SSc is an autoimmune connective tissue disease characterized by thickening of the skin, and caused by the accumulation of collagen and by injuries to the smallest arteries. There are two SSc overlapping forms: limited cutaneous SSc, which is limited to the skin on the face, hands and feet; and diffuse cutaneous SSc, which covers more of the skin, and is at risk of progressing to visceral organs, including the kidneys, heart, lungs, and gastrointestinal tract.
SSc patients have a poor prognosis, and while for some patients the disease remains in a stable mild form, others experience serious clinical outcomes. Cardiovascular involvement is a widely known contributor to mortality in patients with SSc.
Dr. Allanore and colleagues used a cardiac biomarker known as N-terminal of the prohormone brain natriuretic peptide (NP-proBNP) to assess its accuracy as a predictor of prognostic outcomes in 523 patients with SSc (mean disease duration of 8 years, and a diffuse cutaneous form in 168 patients).
The NT-proBNP is a 76 amino acid N-terminal inactive protein that is cleaved from proBNP to release brain natriuretic peptide. NT-proBNP levels in the blood are used for the screening and diagnosis of acute congestive heart failure (CHF), and may be useful to establish prognosis in heart failure, as it is typically found in higher levels in patients with worse outcomes.
In the study, researchers measured the levels of NT-proBNP at baseline, and all patients had yearly follow-ups for five years.

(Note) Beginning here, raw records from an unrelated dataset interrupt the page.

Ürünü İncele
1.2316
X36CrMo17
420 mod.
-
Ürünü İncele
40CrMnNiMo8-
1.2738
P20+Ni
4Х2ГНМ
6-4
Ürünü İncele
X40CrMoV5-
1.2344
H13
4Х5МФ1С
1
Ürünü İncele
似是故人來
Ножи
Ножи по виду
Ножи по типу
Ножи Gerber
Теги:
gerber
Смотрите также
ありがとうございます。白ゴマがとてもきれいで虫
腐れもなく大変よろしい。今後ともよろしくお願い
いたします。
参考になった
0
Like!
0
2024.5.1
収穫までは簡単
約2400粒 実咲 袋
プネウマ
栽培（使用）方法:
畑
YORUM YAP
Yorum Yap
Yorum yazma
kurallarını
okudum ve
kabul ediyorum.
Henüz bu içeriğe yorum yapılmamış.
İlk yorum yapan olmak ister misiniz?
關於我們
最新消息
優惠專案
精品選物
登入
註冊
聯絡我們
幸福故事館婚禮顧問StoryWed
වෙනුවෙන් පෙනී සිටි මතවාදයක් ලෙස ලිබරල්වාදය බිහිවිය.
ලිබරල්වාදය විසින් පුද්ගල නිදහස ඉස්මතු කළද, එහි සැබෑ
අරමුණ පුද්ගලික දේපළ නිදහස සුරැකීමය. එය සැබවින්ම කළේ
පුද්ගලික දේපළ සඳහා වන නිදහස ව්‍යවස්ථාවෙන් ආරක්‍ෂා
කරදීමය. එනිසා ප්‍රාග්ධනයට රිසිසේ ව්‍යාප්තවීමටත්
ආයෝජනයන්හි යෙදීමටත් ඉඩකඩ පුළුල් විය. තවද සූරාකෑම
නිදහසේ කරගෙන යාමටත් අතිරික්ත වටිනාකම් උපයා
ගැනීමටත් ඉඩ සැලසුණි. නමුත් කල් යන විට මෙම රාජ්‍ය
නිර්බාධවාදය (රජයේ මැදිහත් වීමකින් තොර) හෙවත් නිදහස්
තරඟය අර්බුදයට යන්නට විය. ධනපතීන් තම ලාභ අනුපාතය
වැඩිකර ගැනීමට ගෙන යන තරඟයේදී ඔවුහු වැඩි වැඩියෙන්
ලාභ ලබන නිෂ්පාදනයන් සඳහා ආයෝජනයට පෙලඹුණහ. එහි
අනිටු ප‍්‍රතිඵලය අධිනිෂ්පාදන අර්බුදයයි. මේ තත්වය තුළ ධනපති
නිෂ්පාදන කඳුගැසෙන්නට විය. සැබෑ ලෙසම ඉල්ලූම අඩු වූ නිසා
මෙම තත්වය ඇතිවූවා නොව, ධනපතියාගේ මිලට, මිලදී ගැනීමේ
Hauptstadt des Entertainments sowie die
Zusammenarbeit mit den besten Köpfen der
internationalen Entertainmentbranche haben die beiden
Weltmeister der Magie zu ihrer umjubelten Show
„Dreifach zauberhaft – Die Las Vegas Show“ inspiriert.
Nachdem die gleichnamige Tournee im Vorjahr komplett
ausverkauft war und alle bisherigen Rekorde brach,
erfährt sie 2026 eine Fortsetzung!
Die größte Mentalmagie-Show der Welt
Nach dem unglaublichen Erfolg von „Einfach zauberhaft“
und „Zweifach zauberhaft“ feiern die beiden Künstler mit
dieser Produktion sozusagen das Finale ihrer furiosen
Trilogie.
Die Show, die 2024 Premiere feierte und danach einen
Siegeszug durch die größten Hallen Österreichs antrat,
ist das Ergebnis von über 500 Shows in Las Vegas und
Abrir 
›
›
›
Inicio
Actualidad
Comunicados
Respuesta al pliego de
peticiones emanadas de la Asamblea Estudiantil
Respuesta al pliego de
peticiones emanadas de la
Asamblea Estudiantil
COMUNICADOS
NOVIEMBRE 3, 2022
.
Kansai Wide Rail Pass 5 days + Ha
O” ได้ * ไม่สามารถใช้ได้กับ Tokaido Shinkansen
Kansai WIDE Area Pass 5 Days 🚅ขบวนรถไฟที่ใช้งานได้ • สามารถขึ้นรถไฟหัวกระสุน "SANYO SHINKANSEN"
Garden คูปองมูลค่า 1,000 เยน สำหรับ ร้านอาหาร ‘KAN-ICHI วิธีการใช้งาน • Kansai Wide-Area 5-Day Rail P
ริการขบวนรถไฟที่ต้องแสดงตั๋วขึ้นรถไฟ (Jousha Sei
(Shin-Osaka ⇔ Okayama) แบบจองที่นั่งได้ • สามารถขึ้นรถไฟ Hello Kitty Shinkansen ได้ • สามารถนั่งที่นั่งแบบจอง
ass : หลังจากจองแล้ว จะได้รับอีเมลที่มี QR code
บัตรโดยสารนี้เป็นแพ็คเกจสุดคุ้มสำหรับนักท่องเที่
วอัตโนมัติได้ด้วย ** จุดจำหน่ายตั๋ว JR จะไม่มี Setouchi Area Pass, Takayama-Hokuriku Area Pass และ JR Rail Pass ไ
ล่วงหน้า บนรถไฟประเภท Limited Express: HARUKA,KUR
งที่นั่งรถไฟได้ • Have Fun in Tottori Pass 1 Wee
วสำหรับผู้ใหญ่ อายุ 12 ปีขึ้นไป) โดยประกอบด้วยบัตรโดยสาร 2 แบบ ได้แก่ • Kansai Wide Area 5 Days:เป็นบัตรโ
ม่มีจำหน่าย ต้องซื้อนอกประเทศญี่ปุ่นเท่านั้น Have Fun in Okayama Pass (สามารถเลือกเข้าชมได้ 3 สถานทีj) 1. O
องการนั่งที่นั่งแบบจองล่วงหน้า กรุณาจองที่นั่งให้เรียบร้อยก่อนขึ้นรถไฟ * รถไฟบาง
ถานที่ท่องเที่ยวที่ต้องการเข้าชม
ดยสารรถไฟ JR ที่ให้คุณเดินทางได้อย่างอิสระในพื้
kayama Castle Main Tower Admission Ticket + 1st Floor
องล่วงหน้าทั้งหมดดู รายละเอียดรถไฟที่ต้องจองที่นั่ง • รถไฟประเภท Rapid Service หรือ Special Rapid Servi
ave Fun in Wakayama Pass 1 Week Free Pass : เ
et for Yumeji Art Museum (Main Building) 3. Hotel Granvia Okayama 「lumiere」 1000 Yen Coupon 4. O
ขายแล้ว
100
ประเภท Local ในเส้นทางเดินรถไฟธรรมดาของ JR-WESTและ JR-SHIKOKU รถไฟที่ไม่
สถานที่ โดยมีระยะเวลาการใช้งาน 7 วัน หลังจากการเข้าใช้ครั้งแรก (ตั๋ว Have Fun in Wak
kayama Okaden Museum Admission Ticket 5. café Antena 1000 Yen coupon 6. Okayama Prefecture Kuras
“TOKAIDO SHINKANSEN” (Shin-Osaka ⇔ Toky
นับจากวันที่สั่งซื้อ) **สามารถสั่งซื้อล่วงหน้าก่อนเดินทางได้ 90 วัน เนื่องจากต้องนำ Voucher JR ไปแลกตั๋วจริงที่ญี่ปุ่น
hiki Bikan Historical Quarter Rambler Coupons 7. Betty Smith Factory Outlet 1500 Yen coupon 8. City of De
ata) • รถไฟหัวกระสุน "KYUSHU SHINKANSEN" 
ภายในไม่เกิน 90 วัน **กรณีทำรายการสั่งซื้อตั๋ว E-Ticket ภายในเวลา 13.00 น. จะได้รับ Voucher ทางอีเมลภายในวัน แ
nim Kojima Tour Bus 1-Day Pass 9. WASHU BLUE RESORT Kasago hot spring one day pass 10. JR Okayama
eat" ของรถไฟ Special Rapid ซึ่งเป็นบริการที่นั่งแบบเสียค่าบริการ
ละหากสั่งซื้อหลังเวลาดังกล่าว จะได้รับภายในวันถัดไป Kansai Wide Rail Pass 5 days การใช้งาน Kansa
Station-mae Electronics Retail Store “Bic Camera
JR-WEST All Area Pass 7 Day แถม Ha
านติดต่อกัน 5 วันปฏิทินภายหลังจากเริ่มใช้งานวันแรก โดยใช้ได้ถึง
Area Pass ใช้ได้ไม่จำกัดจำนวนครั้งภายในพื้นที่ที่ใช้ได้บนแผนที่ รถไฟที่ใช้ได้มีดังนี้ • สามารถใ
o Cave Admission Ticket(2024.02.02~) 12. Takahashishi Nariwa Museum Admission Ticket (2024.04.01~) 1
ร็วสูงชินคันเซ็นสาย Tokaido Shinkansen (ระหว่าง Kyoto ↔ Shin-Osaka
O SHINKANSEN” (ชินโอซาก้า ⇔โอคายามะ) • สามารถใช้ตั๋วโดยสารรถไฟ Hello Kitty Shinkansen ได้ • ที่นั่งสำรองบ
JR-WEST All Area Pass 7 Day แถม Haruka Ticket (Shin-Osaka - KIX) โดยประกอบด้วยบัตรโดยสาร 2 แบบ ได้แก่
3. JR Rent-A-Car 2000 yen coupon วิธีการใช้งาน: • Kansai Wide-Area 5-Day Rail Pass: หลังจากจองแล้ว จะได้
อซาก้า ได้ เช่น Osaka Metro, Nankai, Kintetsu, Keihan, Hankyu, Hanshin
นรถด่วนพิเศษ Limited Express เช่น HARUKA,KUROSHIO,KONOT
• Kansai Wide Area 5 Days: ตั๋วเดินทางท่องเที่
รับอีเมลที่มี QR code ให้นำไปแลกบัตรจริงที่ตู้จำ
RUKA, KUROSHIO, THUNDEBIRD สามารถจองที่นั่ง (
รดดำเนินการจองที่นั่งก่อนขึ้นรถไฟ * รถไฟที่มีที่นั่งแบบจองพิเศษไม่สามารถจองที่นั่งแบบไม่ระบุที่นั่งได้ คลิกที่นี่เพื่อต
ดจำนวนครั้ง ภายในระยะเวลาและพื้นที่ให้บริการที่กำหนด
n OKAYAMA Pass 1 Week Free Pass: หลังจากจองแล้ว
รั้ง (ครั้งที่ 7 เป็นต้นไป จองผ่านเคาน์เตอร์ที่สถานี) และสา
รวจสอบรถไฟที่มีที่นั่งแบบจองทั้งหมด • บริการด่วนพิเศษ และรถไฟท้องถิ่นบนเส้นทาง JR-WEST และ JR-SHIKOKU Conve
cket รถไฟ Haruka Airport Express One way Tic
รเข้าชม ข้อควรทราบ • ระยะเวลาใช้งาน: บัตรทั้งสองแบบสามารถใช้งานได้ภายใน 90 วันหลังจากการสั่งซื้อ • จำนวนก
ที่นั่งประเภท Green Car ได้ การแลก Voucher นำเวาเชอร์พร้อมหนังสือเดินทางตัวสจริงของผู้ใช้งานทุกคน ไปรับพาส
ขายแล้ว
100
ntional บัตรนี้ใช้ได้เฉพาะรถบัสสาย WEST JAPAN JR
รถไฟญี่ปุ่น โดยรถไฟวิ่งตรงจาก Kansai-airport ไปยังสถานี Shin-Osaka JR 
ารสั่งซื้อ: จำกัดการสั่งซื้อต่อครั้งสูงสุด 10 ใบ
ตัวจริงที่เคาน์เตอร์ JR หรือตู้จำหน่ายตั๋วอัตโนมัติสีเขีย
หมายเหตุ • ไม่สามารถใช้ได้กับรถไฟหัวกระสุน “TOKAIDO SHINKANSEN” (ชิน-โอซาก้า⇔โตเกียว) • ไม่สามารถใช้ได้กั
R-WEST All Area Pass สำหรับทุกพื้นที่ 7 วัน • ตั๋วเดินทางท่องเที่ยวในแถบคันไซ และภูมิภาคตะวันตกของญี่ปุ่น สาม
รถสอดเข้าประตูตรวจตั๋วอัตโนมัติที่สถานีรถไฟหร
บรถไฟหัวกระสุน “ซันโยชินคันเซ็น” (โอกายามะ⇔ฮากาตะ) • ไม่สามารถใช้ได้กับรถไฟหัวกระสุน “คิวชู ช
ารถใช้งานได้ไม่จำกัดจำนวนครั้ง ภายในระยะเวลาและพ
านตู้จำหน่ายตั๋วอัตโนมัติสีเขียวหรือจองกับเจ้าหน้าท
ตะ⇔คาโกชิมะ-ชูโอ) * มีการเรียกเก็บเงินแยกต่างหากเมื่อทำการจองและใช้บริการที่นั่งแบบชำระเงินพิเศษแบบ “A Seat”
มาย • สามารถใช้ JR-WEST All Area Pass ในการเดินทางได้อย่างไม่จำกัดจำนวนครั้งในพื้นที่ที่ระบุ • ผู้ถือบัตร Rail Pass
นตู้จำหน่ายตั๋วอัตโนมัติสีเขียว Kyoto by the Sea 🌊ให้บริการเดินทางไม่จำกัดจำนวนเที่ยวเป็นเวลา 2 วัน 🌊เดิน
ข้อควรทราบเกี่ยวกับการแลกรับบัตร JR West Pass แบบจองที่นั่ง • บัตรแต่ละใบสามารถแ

Dr. Allanore reported that at baseline, 37 SSc patients had cardiovascular involvement (17 had pulmonary arterial hypertension and 20 had reduced left ventricular ejection fraction). In total, 32 patients died within three years, and 59 within five years. Importantly, results revealed that NT-proBNP was elevated in those patients who died within three years, and within five years, compared to those who survived all follow-up examinations.
Based on the results, researchers concluded that NT-proBNP, at a cutoff value of 125 ng/L, was strongly and independently associated with three- and five-year mortality in SSc patients, representing a potential predictor of mortality in this patient population.